- Directed by: Wes Miller
- Written by: Wes Miller
- Produced by: Wes Miller; Andrew van den Houten;
- Starring: Naturi Naughton; Lance Gross; Jason Mitchell; Johnny Messner; Tobias Truvillion; Nicholas Turturro;
- Cinematography: Ron Bowjack Bourdeau
- Edited by: Mike Twin Jones
- Music by: Paul Koch
- Production companies: BET Films BlackLight Entertainment
- Distributed by: BET+
- Release date: July 6, 2023;
- Running time: 109 minutes
- Country: United States
- Language: English

= Call Her King =

Action film by Wes Miller

Call Her King is a 2023 American action thriller film written and directed by Wes Miller. The film stars Naturi Naughton as Judge Jaeda King who has just sentenced Sean Samuels (Jason Mitchell) to death when the courthouse is hijacked by his brother Gabriel (Lance Gross). The film also stars Johnny Messner, Tobias Truvillion and Nicholas Turturro.

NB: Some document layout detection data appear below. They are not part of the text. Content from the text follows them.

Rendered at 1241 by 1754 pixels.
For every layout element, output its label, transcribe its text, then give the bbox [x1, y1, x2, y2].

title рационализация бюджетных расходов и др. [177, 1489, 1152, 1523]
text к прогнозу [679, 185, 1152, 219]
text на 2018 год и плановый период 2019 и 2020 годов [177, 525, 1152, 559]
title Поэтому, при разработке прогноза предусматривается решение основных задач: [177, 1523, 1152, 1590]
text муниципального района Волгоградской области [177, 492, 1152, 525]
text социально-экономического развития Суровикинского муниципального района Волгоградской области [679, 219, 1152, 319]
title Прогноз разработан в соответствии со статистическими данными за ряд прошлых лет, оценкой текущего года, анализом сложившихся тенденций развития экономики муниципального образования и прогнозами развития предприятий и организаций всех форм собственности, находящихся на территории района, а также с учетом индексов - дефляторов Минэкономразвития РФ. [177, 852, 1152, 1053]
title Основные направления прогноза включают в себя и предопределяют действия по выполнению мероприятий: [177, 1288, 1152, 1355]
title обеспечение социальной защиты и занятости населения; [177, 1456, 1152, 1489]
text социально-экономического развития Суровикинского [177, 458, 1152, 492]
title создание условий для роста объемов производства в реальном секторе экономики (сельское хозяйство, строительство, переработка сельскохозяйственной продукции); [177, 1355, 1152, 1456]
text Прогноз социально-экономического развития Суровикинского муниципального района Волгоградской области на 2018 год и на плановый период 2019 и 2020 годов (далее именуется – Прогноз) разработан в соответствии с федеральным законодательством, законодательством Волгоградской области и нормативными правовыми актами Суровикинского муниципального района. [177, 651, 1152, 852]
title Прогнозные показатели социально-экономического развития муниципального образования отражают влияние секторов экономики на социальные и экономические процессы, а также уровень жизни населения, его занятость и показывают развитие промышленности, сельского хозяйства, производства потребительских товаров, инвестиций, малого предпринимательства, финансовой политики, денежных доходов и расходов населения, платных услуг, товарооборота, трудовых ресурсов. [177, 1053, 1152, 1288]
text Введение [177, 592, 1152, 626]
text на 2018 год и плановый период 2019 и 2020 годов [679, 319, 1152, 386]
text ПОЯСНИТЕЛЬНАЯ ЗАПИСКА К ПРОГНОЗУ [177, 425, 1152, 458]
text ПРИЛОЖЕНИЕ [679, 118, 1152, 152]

The film was produced by BET Films and BlackLight Entertainment and released by BET+ on July 6, 2023.

== Reception==
Film critic Brian Orndorf from Blu-ray.com gave it grade "B-" writing: "Call Her King isn’t Die Hard, but it has moments of inspiration and some sense of legal commentary, trying to challenge the system while keeping mild stunt work coming. It’s enough to entertain and, maybe, enlighten." Khalil Johnson from Punch Drunk Critics gave it mixed review writing: "Call Her King isn’t trying to reinvent the wheel in regard to action movies, but it still doesn’t hit all the beats it needs to. Something like this could have been better served as a limited series. This would have meant a better budget as well as more time to flesh things out."